Blog

Changes to Candidate Biographies Implemented

March 17th, 2025 by David Simms

Categorized as: Product Development

Woman interacts with a computer.

Candidates have long been able to input their own biographies into the system. Election managers have also long been able to input biographies on behalf of candidates. How that is done has now changed. While this could just about go without an announcement given how seamless the changes are from a user experience perspective, it’s worth pointing out that the motivation for the change was to address an issue that would sometimes arise while an election manager was entering a candidate biography into the system. If you were one of the few election managers that bumped into this, read on.

Background

Skypunch uses the Web Application Firewall (WAF) provided by Amazon Web Services (AWS) to protect the system from malicious requests for webpages. What constitutes a “malicious request” is determined by AWS examining the innumerable volume of requests that pass through their systems around the world every day making it a very robust and highly refined WAF. Indeed Skyunch benefits enormously from its use as it blocks many would-be malicious requests at the outermost ring of the system. Skypunch has also in the past used a what-you-see-is-what-you-get (WYSIWYG) style text editor to enable both candidates and election managers to apply styling (bold, italics, ordered lists, etc.) to the text included in a candidate biography as well as in position descriptions. Sometimes the WAF and the text editor would clash because the text editor might, in some cases, apply styling using what are called inline style sheets. The point of this article is not to serve as a tutorial about inline style sheets or the available alternatives, but suffice it to say that inline styling of text is something that can create vulnerabilities that a would-be cyber attacker could exploit. That meant that when the WAF spotted one of these inline style sheets it would block the request.

The Solution

A solution was needed and as fate should have it, a solution had already been implemented on the interface candidates use for inputting their own biographies. All that was needed then, was for election managers to be directed to the same webpage used by candidates. That’s simple enough to do and has now been done, but election managers who may be accustomed to having a pop-up window appear that allows for editing a candidate biography, will now be directed instead to a full webpage where you are effectively impersonating the candidate. 

This approach solves the conflict between the WAF and the text editor by simply not using the text editor at all, but instead markdown. Markdown was created for exactly such uses cases as this and already has its own reference page on the Skypunch website. There is also a markdown quick-reference on the biography page itself.

Position Descriptions

Because adding a position description to a position used the same text styling framework as candidate biographies, that too has been modified to direct an election manager to a full webpage where markdown  may be used to style text.

Added Benefits

During the course of performing this work, some other benefits were thrown in as a bonus.

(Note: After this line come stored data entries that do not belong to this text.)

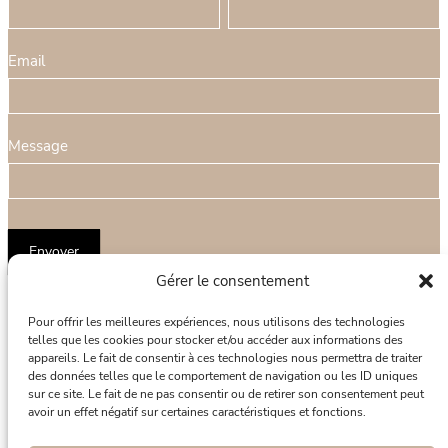
o
N
i
N
r
o
v
o
m
m
o
m
Email
u
u
l
s
a
ê
Message
i
t
r
e
e
s
Envoyer
d
u
Gérer le consentement
e
n
c
h
Pour offrir les meilleures expériences, nous utilisons des technologies
o
u
telles que les cookies pour stocker et/ou accéder aux informations des
appareils. Le fait de consentir à ces technologies nous permettra de traiter
n
m
des données telles que le comportement de navigation ou les ID uniques
t
a
sur ce site. Le fait de ne pas consentir ou de retirer son consentement peut
avoir un effet négatif sur certaines caractéristiques et fonctions.
CENTRE DE CHIRURGIE
a
i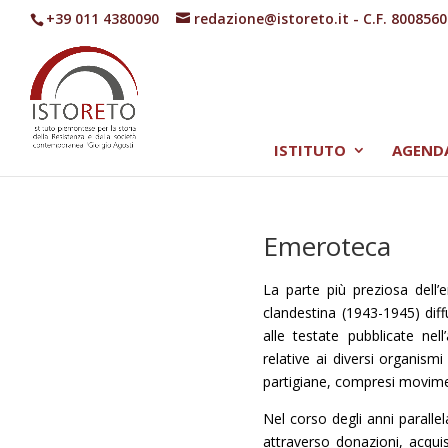
+39 011 4380090
redazione@istoreto.it
- C.F. 800856
ISTITUTO
AGEND
Emeroteca
La parte più preziosa dell’
clandestina (1943-1945) diffu
alle testate pubblicate ne
relative ai diversi organismi 
partigiane, compresi movimen
Nel corso degli anni parallel
attraverso donazioni, acquis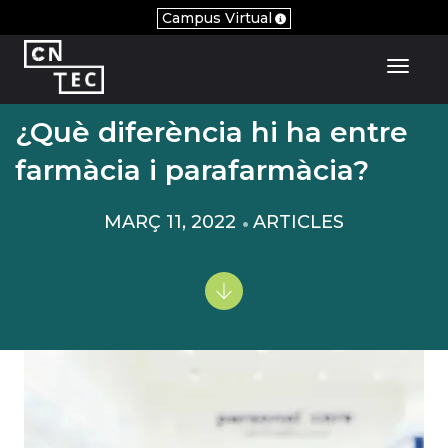
Campus Virtual
Toggl
¿Què diferència hi ha entre
farmàcia i parafarmàcia?
MARÇ 11, 2022
ARTICLES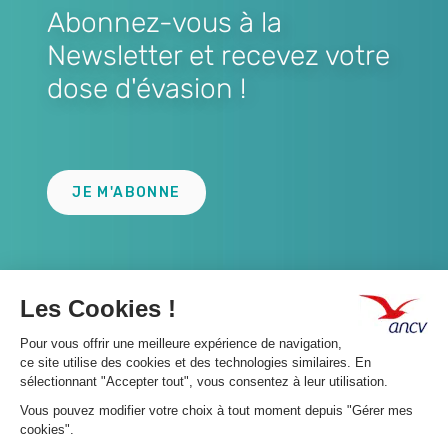
Abonnez-vous à la
Newsletter et recevez votre
dose d'évasion !
Lien
JE M'ABONNE
A propos 👇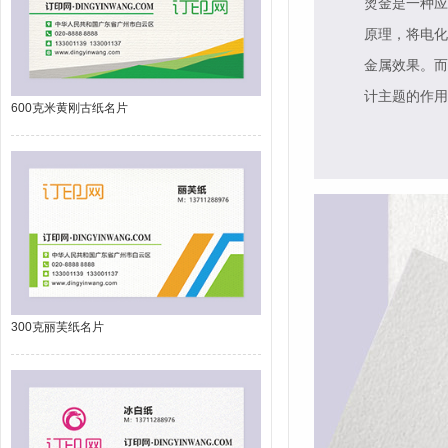
烫金是一种应
原理，将电化
金属效果。而
计主题的作用
600克米黄刚古纸名片
300克丽芙纸名片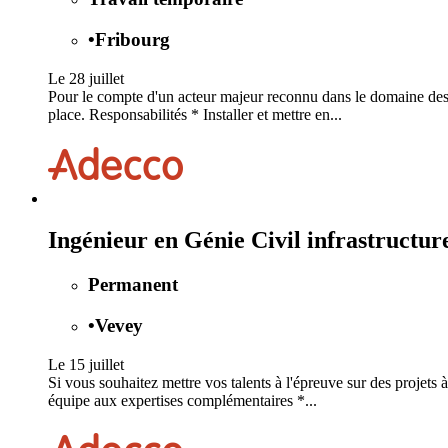
•
Fribourg
Le 28 juillet
Pour le compte d'un acteur majeur reconnu dans le domaine des 
place. Responsabilités * Installer et mettre en...
Ingénieur en Génie Civil infrastructu
Permanent
•
Vevey
Le 15 juillet
Si vous souhaitez mettre vos talents à l'épreuve sur des projets
équipe aux expertises complémentaires *...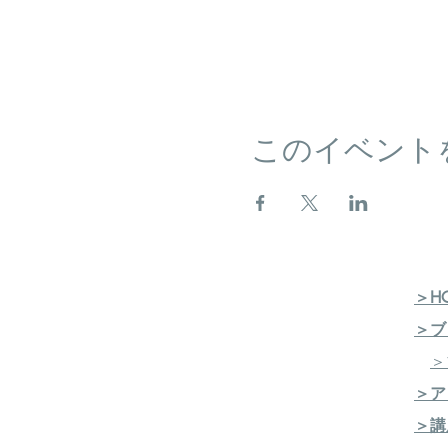
​※受講希望の方は、6/1
Ｊ-aromaカリキュラム
ＬESSON １
●Ｊ-aroma総論●各論
LESSON ２
このイベント
● 国産基剤の製剤学●各
実習：リップクリーム
LESSON ３
●樹木精油とかんきつ精油
実習：シャンプー
LESSON ４
＞H
● 国産精油の歴史●各論④
＞ブ
実習：軟膏
＞
LESSON ５
＞ア
●女性の健康と国産精油●
＞講
実習：マッサージオイル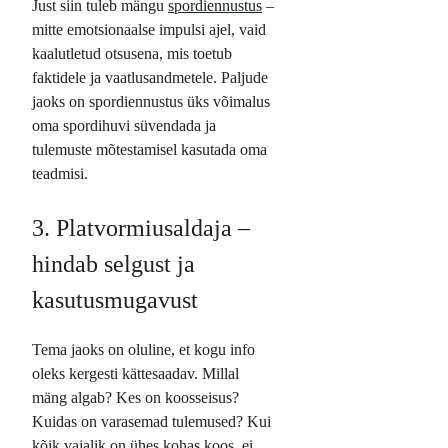
Just siin tuleb mängu
spordiennustus
–
mitte emotsionaalse impulsi ajel, vaid
kaalutletud otsusena, mis toetub
faktidele ja vaatlusandmetele. Paljude
jaoks on spordiennustus üks võimalus
oma spordihuvi süvendada ja
tulemuste mõtestamisel kasutada oma
teadmisi.
3. Platvormiusaldaja –
hindab selgust ja
kasutusmugavust
Tema jaoks on oluline, et kogu info
oleks kergesti kättesaadav. Millal
mäng algab? Kes on koosseisus?
Kuidas on varasemad tulemused? Kui
kõik vajalik on ühes kohas koos, ei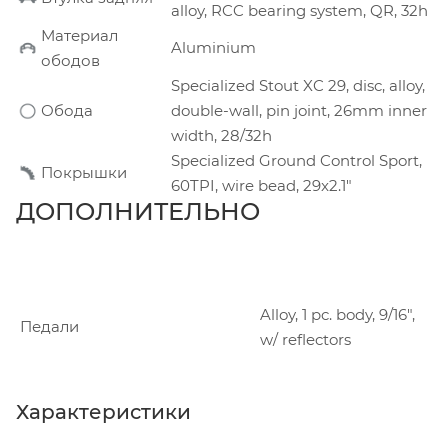
alloy, RCC bearing system, QR, 32h
Материал
Aluminium
ободов
Specialized Stout XC 29, disc, alloy,
Обода
double-wall, pin joint, 26mm inner
width, 28/32h
Specialized Ground Control Sport,
Покрышки
60TPI, wire bead, 29x2.1"
ДОПОЛНИТЕЛЬНО
Alloy, 1 pc. body, 9/16",
Педали
w/ reflectors
Характеристики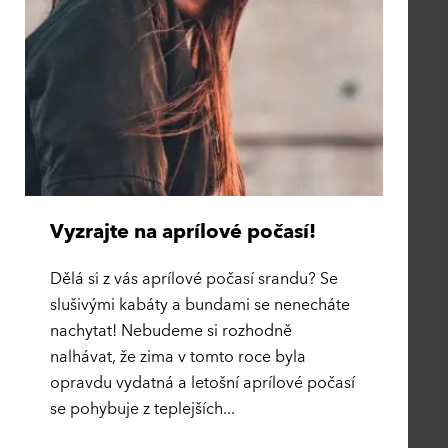
Vyzrajte na aprílové počasí!
Dělá si z vás aprílové počasí srandu? Se
slušivými kabáty a bundami se nenecháte
nachytat! Nebudeme si rozhodně
nalhávat, že zima v tomto roce byla
opravdu vydatná a letošní aprílové počasí
se pohybuje z teplejších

  1. Candidates used to access the biography editor using a username and password. They now do so using a magic link. They receive an email including a link unique to them; click the link; and are auto-authenticated into the system. This provides for a lower friction experience, they need only to be very certain not to share the link as it is unique to them.
  2. Election managers may now preview position descriptions while editing them. Previewing used to mean that after saving changes to a position description, one would need to visit the ballot to view the position descriptions as they will appear to voters, but that may now be done on the same page as the editing which is a bonus.